◆ Exercise goal:
Pull every line with "Sass" from the data.

◆ Task inputs:
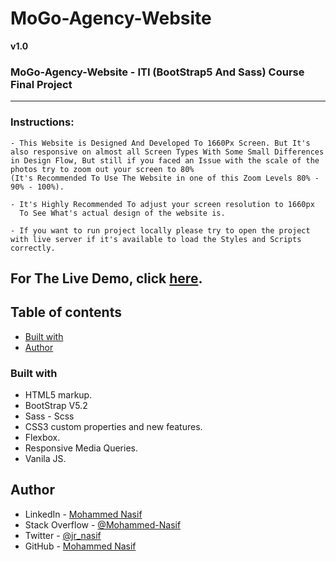 # MoGo-Agency-Website

**v1.0**

### MoGo-Agency-Website - ITI (BootStrap5 And Sass) Course Final Project

---


### Instructions:

    - This Website is Designed And Developed To 1660Px Screen. But It's also responsive on almost all Screen Types With Some Small Differences in Design Flow, But still if you faced an Issue with the scale of the photos try to zoom out your screen to 80% 
    (It's Recommended To Use The Website in one of this Zoom Levels 80% - 90% - 100%).

    - It's Highly Recommended To adjust your screen resolution to 1660px 
      To See What's actual design of the website is.

    - If you want to run project locally please try to open the project with live server if it's available to load the Styles and Scripts correctly.

For The Live Demo, click [here](https://mohammed-nasif.github.io/MoGo-Agency-Website/).
---

## Table of contents

- [Built with](#built-with)
- [Author](#author)

### Built with

- HTML5 markup.
- BootStrap V5.2
- Sass - Scss
- CSS3 custom properties and new features.
- Flexbox.
- Responsive Media Queries.
- Vanila JS.

## Author

- LinkedIn - [Mohammed Nasif](https://www.linkedin.com/in/mohammednasif/)
- Stack Overflow - [@Mohammed-Nasif](https://stackoverflow.com/users/18315357/mohammed-nasif)
- Twitter - [@jr_nasif](https://twitter.com/jr_nasif)
- GitHub - [Mohammed Nasif](https://github.com/Mohammed-Nasif)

◆ Answer below:
### MoGo-Agency-Website - ITI (BootStrap5 And Sass) Course Final Project
- Sass - Scss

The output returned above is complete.